Saved entries:
►

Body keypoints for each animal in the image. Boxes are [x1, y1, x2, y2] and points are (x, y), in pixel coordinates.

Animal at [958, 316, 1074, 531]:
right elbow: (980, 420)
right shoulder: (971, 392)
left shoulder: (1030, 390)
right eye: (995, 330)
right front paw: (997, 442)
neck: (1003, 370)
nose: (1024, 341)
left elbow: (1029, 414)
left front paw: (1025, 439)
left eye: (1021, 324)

◄
►

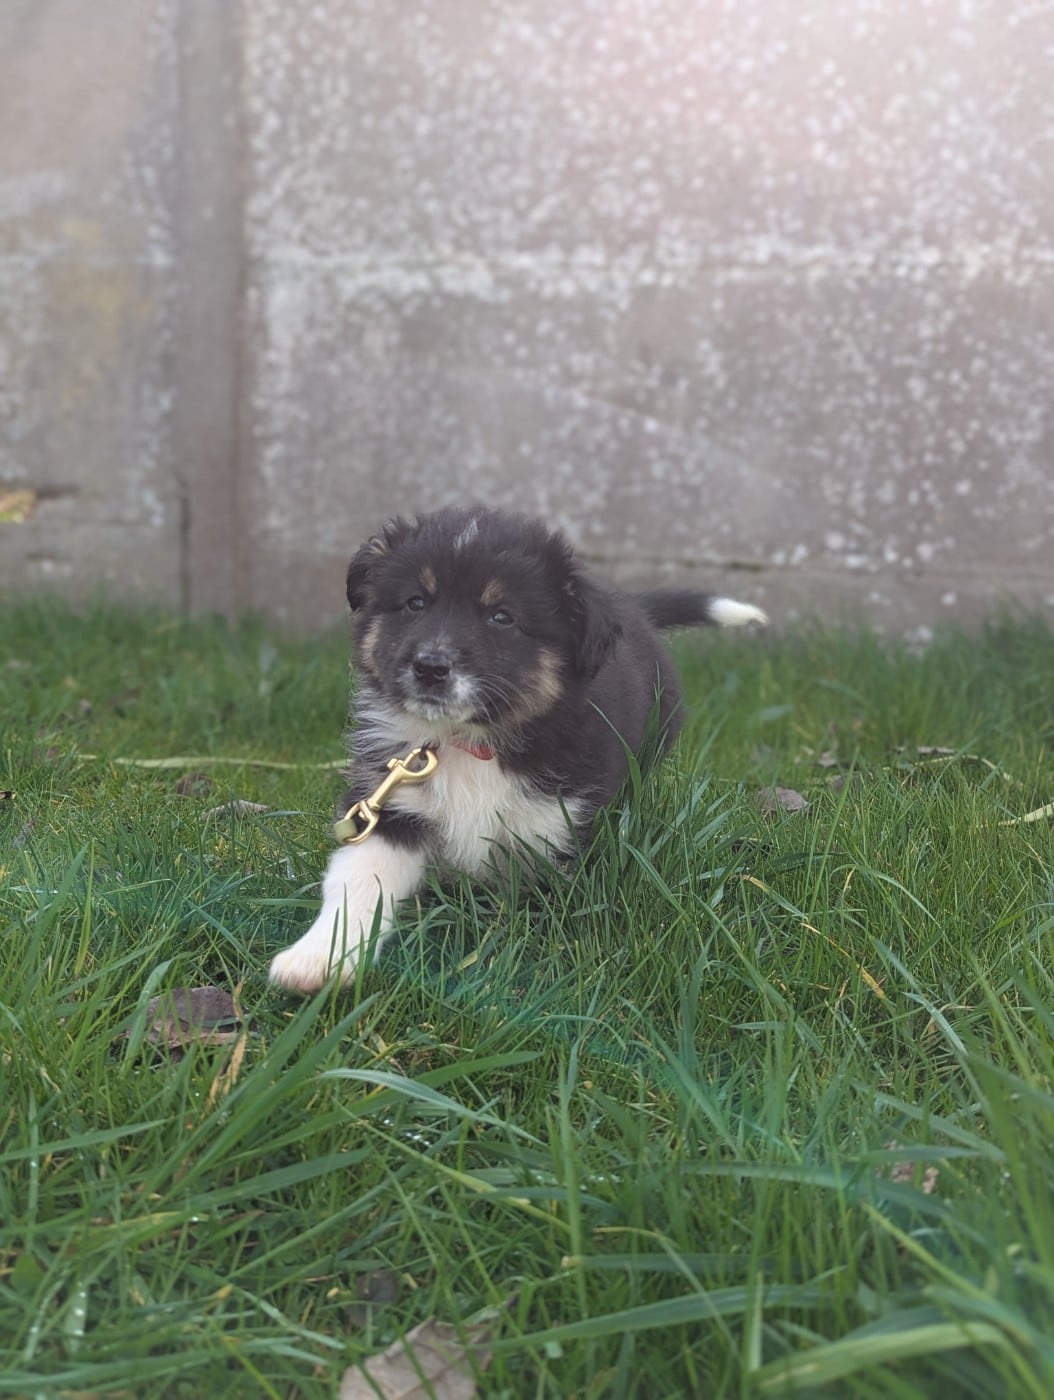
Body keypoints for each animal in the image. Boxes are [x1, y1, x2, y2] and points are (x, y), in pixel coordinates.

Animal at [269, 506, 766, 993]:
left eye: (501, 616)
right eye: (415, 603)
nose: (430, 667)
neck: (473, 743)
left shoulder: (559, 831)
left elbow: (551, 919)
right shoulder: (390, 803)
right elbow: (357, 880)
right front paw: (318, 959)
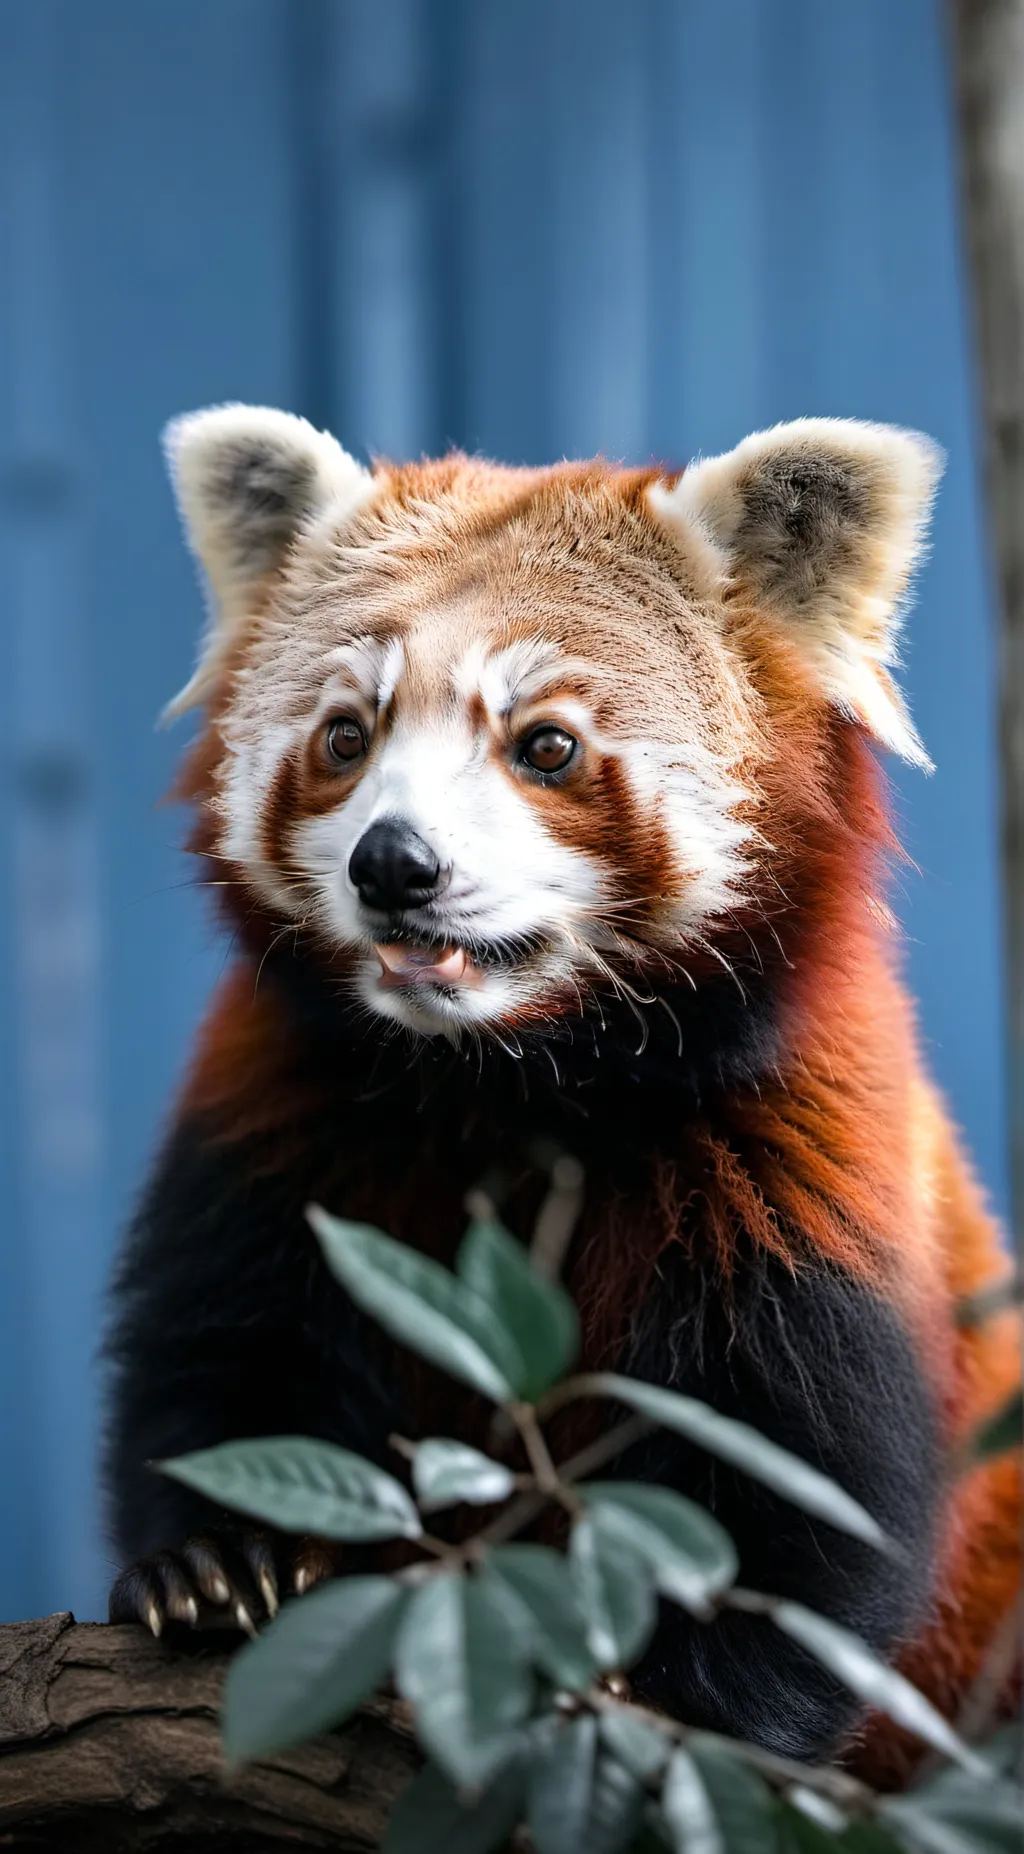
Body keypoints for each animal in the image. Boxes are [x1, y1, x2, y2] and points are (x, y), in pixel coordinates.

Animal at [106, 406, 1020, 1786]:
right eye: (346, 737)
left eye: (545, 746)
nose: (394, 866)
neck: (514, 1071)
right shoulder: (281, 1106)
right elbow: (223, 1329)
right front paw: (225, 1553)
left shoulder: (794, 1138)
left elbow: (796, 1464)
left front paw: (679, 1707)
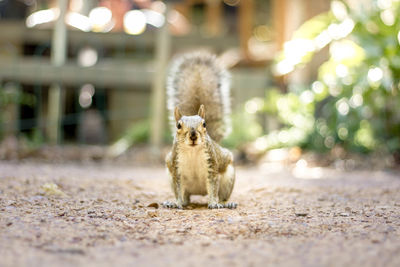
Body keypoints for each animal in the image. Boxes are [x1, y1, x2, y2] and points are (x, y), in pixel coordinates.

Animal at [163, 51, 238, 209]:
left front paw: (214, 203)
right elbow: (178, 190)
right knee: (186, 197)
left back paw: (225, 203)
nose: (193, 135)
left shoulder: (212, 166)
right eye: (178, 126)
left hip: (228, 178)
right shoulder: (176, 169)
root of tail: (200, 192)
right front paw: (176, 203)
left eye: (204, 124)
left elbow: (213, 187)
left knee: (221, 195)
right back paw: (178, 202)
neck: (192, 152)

◄

Look above for the line containing "right elbow: (223, 1329)", then write out every line from there down to the line containing "neck: (192, 152)", that line included, with no pictures.

- **Task solution**
right elbow: (223, 1329)
right front paw: (225, 1553)
left shoulder: (794, 1138)
left elbow: (796, 1464)
left front paw: (679, 1707)
Body keypoints for each animal in the image. Boxes are [x1, y1, x2, y2] and points are (x, y), in pixel coordinates.

Animal at [163, 51, 238, 209]:
left front paw: (214, 203)
right elbow: (178, 190)
right knee: (186, 197)
left back paw: (225, 203)
nose: (193, 135)
left shoulder: (212, 166)
right eye: (178, 126)
left hip: (228, 178)
right shoulder: (176, 169)
root of tail: (200, 192)
right front paw: (176, 203)
left eye: (204, 124)
left elbow: (213, 187)
left knee: (221, 195)
right back paw: (178, 202)
neck: (192, 152)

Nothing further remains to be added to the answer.